● **Goal**: Omit every image, and transcribe the remaining entries exactly as given.

● **Provided data**:
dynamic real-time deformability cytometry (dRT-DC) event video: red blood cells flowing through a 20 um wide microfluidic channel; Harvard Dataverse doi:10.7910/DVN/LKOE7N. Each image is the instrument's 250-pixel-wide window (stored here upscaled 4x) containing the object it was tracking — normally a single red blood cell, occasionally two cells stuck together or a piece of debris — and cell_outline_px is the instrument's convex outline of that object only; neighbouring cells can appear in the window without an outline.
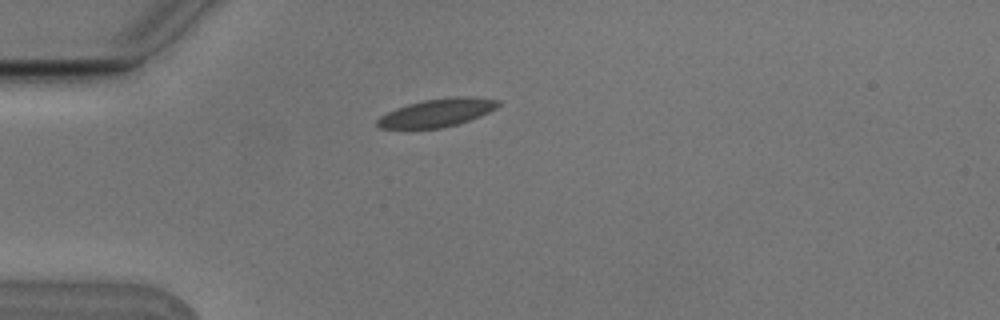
{"species": "Egyptian fruit bat (a non-hibernating species)", "species_latin": "Rousettus aegyptiacus", "temperature_condition": "cold", "stored_images_in_passage": 4, "camera_frame_rate_fps": 3000, "um_per_image_px": 0.085, "animal": {"sex": "male"}, "frame": {"image": 1, "passage_image": 1, "time_ms": 0.0, "image_size_px": [1000, 320], "cell_outline_px": [[500, 104], [496, 108], [480, 116], [456, 124], [440, 128], [380, 128], [376, 124], [376, 120], [380, 116], [396, 108], [408, 104], [424, 100], [456, 96], [476, 96], [500, 100]], "centroid_in_image_um": [37.17, 9.56], "position_along_channel_um": 47.8, "area_um2": 19.65}}
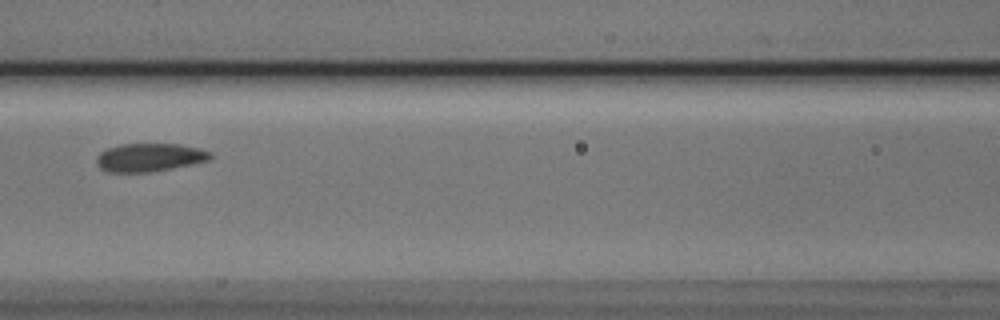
{"frame": {"image": 2, "passage_image": 4, "time_ms": 1.0, "image_size_px": [1000, 320], "cell_outline_px": [[212, 156], [208, 160], [152, 172], [108, 172], [100, 168], [96, 164], [96, 156], [100, 152], [108, 148], [120, 144], [180, 144], [212, 152]], "centroid_in_image_um": [12.65, 13.38], "position_along_channel_um": 153.9, "area_um2": 18.61}}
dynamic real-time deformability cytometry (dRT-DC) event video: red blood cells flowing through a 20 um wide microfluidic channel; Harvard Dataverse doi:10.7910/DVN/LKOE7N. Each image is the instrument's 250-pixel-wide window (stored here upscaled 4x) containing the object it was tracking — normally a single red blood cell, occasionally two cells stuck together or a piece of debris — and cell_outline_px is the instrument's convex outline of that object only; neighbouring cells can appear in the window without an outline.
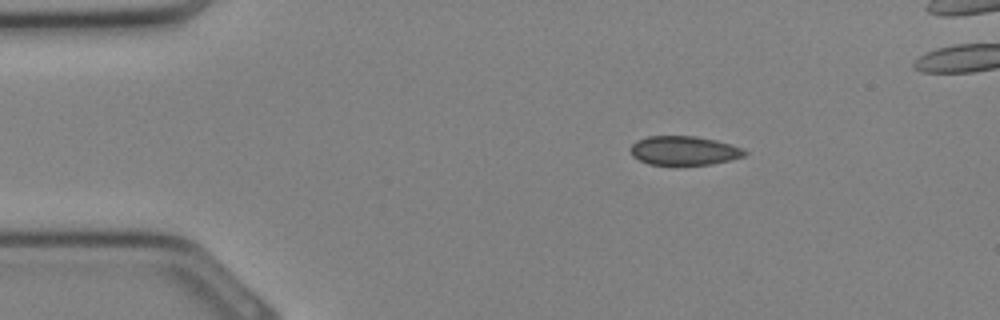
{"species": "Egyptian fruit bat (a non-hibernating species)", "species_latin": "Rousettus aegyptiacus", "temperature_condition": "cold", "stored_images_in_passage": 29, "camera_frame_rate_fps": 3000, "um_per_image_px": 0.085, "animal": {"sex": "female"}, "frame": {"image": 1, "passage_image": 1, "time_ms": 0.0, "image_size_px": [1000, 320], "cell_outline_px": [[748, 152], [744, 156], [712, 164], [676, 168], [648, 164], [632, 156], [632, 144], [636, 140], [648, 136], [696, 136], [716, 140], [744, 148]], "centroid_in_image_um": [58.14, 12.84], "position_along_channel_um": 26.9, "area_um2": 20.06}}
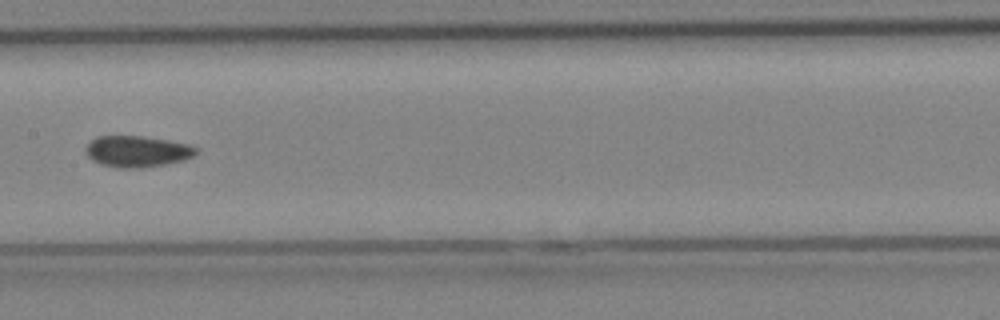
{"frame": {"image": 2, "passage_image": 12, "time_ms": 3.667, "image_size_px": [1000, 320], "cell_outline_px": [[200, 148], [192, 156], [184, 160], [164, 164], [140, 168], [120, 168], [100, 164], [92, 160], [84, 152], [84, 148], [96, 136], [144, 136], [168, 140], [188, 144]], "centroid_in_image_um": [11.64, 12.86], "position_along_channel_um": 195.8, "area_um2": 20.17}}
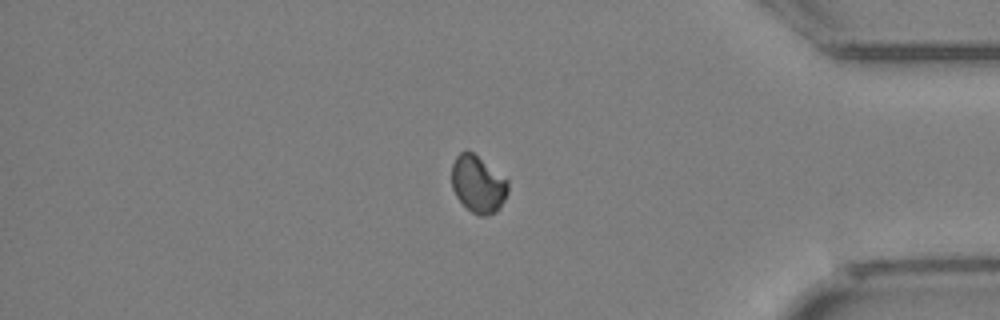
{"frame": {"image": 3, "passage_image": 23, "time_ms": 7.333, "image_size_px": [1000, 320], "cell_outline_px": [[508, 192], [500, 208], [496, 212], [484, 216], [480, 216], [472, 212], [456, 196], [452, 188], [452, 164], [456, 156], [460, 152], [468, 148], [508, 180]], "centroid_in_image_um": [40.63, 15.63], "position_along_channel_um": 394.6, "area_um2": 18.79}}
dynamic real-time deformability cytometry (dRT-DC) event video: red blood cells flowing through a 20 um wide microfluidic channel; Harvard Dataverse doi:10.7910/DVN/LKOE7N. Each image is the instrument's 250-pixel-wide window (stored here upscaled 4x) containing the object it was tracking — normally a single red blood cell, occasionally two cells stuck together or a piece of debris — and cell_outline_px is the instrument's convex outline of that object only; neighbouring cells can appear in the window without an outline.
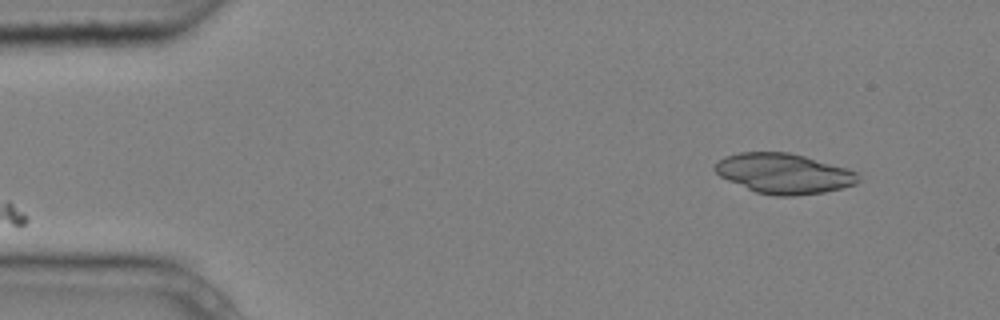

● **Final result**:
dynamic real-time deformability cytometry (dRT-DC) event video: red blood cells flowing through a 20 um wide microfluidic channel; Harvard Dataverse doi:10.7910/DVN/LKOE7N. Each image is the instrument's 250-pixel-wide window (stored here upscaled 4x) containing the object it was tracking — normally a single red blood cell, occasionally two cells stuck together or a piece of debris — and cell_outline_px is the instrument's convex outline of that object only; neighbouring cells can appear in the window without an outline.
{"species": "Egyptian fruit bat (a non-hibernating species)", "species_latin": "Rousettus aegyptiacus", "temperature_condition": "cold", "stored_images_in_passage": 4, "camera_frame_rate_fps": 3000, "um_per_image_px": 0.085, "animal": {"sex": "male"}, "frame": {"image": 1, "passage_image": 1, "time_ms": 0.0, "image_size_px": [1000, 320], "cell_outline_px": [[500, 104], [496, 108], [480, 116], [456, 124], [440, 128], [380, 128], [376, 124], [376, 120], [380, 116], [396, 108], [408, 104], [424, 100], [456, 96], [476, 96], [500, 100]], "centroid_in_image_um": [37.17, 9.56], "position_along_channel_um": 47.8, "area_um2": 19.65}}
{"frame": {"image": 2, "passage_image": 4, "time_ms": 1.0, "image_size_px": [1000, 320], "cell_outline_px": [[212, 156], [208, 160], [152, 172], [108, 172], [100, 168], [96, 164], [96, 156], [100, 152], [108, 148], [120, 144], [180, 144], [212, 152]], "centroid_in_image_um": [12.65, 13.38], "position_along_channel_um": 153.9, "area_um2": 18.61}}
dynamic real-time deformability cytometry (dRT-DC) event video: red blood cells flowing through a 20 um wide microfluidic channel; Harvard Dataverse doi:10.7910/DVN/LKOE7N. Each image is the instrument's 250-pixel-wide window (stored here upscaled 4x) containing the object it was tracking — normally a single red blood cell, occasionally two cells stuck together or a piece of debris — and cell_outline_px is the instrument's convex outline of that object only; neighbouring cells can appear in the window without an outline.
{"species": "Egyptian fruit bat (a non-hibernating species)", "species_latin": "Rousettus aegyptiacus", "temperature_condition": "cold", "stored_images_in_passage": 29, "camera_frame_rate_fps": 3000, "um_per_image_px": 0.085, "animal": {"sex": "female"}, "frame": {"image": 1, "passage_image": 1, "time_ms": 0.0, "image_size_px": [1000, 320], "cell_outline_px": [[748, 152], [744, 156], [712, 164], [676, 168], [648, 164], [632, 156], [632, 144], [636, 140], [648, 136], [696, 136], [716, 140], [744, 148]], "centroid_in_image_um": [58.14, 12.84], "position_along_channel_um": 26.9, "area_um2": 20.06}}
{"frame": {"image": 2, "passage_image": 12, "time_ms": 3.667, "image_size_px": [1000, 320], "cell_outline_px": [[200, 148], [192, 156], [184, 160], [164, 164], [140, 168], [120, 168], [100, 164], [92, 160], [84, 152], [84, 148], [96, 136], [144, 136], [168, 140], [188, 144]], "centroid_in_image_um": [11.64, 12.86], "position_along_channel_um": 195.8, "area_um2": 20.17}}
{"frame": {"image": 3, "passage_image": 23, "time_ms": 7.333, "image_size_px": [1000, 320], "cell_outline_px": [[508, 192], [500, 208], [496, 212], [484, 216], [480, 216], [472, 212], [456, 196], [452, 188], [452, 164], [456, 156], [460, 152], [468, 148], [508, 180]], "centroid_in_image_um": [40.63, 15.63], "position_along_channel_um": 394.6, "area_um2": 18.79}}
dynamic real-time deformability cytometry (dRT-DC) event video: red blood cells flowing through a 20 um wide microfluidic channel; Harvard Dataverse doi:10.7910/DVN/LKOE7N. Each image is the instrument's 250-pixel-wide window (stored here upscaled 4x) containing the object it was tracking — normally a single red blood cell, occasionally two cells stuck together or a piece of debris — and cell_outline_px is the instrument's convex outline of that object only; neighbouring cells can appear in the window without an outline.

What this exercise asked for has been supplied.